Magazine Les Grands Dossiers de Diplomatie

La France, puissance asiatique ?

C’est à l’occasion du Nouvel An lunaire 2018 que le président français Emmanuel Macron a annoncé vouloir tourner la page d’une certaine forme de « paresse dans la manière de penser la relation avec l’Asie », en diversifiant les partenariats et en modifiant l’image de la France dans une région où cohabitent des puissances économiques de premier plan, mais également des géants démographiques et des acteurs militaires majeurs.

Selon le FMI, l’Asie orientale représentera en 2020 plus de 30 % du PIB mondial, dont plus de la moitié pour la Chine. C’est aussi en Asie que subsistent de nombreux différends territoriaux et maritimes, des tensions historiques et des rivalités qui soulèvent des risques de conflit et alimentent des postures nationalistes. Enfin, si l’Asie est en passe de devenir le pivot de l’économie mondiale, l’absence d’une réelle intégration régionale est porteuse d’incertitudes à la fois face aux défis économiques et sociaux et face aux risques de conflit.

Ces incertitudes autant que ces mutations ont un impact sur les intérêts de la France, représentés dans cet ensemble régional en termes d’échanges économiques, mais aussi de ressources, de diplomatie, de territoires ou encore de relations culturelles. C’est pourquoi Emmanuel Macron s’est également rendu en Inde au mois de mars, après avoir visité la Chine en janvier, comme pour réaffirmer l’importance que la France accorde à cette région et la volonté d’y jouer un rôle. Des rencontres sont également à prévoir avec le Japon et la Corée du Sud au cours de l’année 2018, et le chef de l’État a annoncé qu’il se rendrait au Vietnam en 2019.
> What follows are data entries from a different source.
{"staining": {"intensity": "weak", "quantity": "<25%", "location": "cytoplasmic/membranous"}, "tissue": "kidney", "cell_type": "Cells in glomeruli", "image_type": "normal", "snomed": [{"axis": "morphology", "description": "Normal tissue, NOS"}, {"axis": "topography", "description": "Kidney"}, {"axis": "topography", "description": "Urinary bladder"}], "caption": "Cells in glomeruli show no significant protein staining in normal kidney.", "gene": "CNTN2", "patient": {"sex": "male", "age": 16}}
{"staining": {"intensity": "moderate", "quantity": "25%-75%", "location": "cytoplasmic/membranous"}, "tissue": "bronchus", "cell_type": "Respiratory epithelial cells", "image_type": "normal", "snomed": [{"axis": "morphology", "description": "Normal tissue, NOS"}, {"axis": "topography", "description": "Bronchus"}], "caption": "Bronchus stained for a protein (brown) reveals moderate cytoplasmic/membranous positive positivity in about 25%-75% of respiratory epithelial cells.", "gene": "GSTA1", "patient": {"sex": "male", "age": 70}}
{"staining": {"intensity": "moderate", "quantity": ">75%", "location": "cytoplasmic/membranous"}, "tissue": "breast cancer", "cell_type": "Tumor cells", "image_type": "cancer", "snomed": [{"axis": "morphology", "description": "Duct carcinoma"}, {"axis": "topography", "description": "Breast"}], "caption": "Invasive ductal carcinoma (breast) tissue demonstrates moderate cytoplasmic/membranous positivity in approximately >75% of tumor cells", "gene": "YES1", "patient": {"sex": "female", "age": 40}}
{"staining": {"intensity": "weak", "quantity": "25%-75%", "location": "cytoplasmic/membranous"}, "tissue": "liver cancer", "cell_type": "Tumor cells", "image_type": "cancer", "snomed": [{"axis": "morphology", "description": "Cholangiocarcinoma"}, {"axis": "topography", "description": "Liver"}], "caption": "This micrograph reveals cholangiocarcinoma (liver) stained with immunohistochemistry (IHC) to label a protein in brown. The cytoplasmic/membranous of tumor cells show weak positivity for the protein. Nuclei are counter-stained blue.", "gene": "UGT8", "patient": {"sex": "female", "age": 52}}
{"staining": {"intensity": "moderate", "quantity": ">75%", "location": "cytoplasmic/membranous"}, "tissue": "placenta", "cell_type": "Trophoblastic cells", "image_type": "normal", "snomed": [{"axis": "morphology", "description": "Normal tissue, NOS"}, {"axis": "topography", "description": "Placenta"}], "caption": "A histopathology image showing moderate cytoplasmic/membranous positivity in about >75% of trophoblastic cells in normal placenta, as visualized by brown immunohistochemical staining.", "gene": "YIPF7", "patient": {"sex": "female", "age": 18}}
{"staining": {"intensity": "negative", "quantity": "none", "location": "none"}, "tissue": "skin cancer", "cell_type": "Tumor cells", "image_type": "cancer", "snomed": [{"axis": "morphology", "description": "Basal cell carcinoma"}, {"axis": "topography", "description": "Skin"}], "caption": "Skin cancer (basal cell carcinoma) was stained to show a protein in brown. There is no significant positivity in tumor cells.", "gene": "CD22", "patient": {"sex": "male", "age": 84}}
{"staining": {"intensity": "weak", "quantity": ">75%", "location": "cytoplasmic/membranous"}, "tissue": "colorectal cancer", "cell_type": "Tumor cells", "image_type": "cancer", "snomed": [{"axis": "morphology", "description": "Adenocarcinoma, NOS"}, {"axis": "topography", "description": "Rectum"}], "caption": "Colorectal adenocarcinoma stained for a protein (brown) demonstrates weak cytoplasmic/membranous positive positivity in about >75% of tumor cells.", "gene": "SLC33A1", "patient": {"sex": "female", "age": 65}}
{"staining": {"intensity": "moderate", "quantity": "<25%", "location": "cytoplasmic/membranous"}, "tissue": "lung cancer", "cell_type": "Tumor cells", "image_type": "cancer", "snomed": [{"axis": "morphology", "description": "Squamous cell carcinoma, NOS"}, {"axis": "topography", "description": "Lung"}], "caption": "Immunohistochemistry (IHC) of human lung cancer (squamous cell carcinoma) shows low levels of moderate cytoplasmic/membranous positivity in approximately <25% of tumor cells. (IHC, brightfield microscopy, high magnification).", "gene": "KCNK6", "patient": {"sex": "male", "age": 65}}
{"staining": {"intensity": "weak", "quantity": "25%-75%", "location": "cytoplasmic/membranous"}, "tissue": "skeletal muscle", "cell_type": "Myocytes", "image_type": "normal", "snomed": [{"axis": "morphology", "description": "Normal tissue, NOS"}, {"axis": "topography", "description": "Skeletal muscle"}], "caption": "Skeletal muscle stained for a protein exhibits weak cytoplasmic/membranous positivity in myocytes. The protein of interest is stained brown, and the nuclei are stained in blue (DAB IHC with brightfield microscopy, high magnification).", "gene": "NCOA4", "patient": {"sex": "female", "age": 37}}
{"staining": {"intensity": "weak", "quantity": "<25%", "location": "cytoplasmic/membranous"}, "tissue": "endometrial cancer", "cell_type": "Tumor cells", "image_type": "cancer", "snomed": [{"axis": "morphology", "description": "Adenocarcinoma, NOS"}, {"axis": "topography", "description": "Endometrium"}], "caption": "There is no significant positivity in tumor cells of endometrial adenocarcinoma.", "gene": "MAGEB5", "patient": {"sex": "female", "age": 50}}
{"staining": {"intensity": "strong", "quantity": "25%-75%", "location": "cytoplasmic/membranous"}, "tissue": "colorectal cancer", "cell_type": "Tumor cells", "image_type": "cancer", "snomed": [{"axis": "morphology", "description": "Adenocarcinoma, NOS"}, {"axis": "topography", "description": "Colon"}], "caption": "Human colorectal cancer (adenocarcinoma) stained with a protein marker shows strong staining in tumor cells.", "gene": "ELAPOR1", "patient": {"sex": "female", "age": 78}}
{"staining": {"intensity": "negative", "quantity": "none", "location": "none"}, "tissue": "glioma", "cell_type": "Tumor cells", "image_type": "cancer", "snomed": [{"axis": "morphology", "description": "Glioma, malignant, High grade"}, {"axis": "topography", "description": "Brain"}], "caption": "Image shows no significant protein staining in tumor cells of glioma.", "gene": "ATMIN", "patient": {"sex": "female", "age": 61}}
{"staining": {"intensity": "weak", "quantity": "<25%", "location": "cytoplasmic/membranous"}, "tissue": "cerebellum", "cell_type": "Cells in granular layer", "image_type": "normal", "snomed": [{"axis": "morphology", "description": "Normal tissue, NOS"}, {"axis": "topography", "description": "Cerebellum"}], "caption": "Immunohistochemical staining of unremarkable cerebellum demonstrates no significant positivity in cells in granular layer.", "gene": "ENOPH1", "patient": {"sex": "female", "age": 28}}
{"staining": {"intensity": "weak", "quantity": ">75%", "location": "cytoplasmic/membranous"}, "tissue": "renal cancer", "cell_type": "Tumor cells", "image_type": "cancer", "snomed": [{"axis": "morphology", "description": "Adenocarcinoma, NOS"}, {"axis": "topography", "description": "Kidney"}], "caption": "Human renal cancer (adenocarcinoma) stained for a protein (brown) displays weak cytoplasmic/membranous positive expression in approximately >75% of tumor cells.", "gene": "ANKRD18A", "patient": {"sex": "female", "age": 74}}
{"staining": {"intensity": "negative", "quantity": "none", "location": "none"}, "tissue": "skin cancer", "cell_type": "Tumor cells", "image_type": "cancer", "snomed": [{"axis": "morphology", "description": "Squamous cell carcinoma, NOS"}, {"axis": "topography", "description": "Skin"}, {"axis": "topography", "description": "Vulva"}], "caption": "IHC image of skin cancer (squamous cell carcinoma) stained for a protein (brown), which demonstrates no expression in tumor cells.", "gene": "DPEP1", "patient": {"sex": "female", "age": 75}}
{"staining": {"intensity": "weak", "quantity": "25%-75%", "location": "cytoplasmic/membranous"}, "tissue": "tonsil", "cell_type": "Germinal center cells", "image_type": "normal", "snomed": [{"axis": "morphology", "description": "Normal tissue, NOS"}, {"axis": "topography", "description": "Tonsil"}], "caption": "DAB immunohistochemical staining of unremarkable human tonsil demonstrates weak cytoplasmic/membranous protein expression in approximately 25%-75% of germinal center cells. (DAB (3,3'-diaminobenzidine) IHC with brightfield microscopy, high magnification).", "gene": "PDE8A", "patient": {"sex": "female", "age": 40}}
Quelle présence française en Asie ?

La France est impliquée en Asie-Pacifique historiquement, géographiquement – avec de vastes territoires d’outre-mer et une immense zone économique exclusive (ZEE) –, culturellement et dans ses aspects politico-stratégiques – comme membre permanent du Conseil de sécurité de l’ONU et puissance nucléaire reconnue par le traité sur la non-prolifération des armes nucléaires (TNP). Sa présence militaire est assurée par ses territoires qui servent de bases. Si elle doit faire face à des compétitions sur les échanges économiques et commerciaux, sa renommée dans l’industrie du luxe lui offre une place à part dans des économies émergentes.

Sur les questions stratégiques, la France s’implique en insistant sur les instances multilatérales et la coopération et met en avant une stratégie de pivot vers l’Asie. Au-delà de sa dimension politique, ce pivot s’appuie sur les caractéristiques culturelles françaises et sa langue, et est fortement guidé par les impératifs économiques. La France est enfin confrontée au paradoxe de l’Union européenne (UE), qui lui sert de levier dans ses implications en Asie-Pacifique, mais n’empêche pas dans le même temps la compétition avec les autres États membres. C’est ce paradoxe qu’Emmanuel Macron cherche à réduire en mettant en relief la convergence des intérêts entre la France et l’UE dans la région, mais aussi en pointant du doigt la singularité de la France, seul pays de l’UE après le Brexit qui dispose de capacités militaires et de projection de forces sur des théâtres extérieurs.

L’importance des voies d’approvisionnement (deux tiers des importations vers la France transitent en Asie-Pacifique) et l’accent mis sur l’impact d’une crise asiatique majeure pour l’intérêt national justifient une présence soutenue. L’engagement dans la sécurité en Asie-Pacifique est ainsi pour la France un engagement diplomatique qui privilégie le partenariat et la coopération. C’est dans ce contexte que les échanges accrus avec le Japon s’inscrivent, autant que les échanges grandissants avec d’autres pays bénéficiant d’un accès sur le Pacifique, comme l’Australie [voir p. 62] et l’Indonésie, mais aussi avec l’Inde, récemment visitée par Emmanuel Macron.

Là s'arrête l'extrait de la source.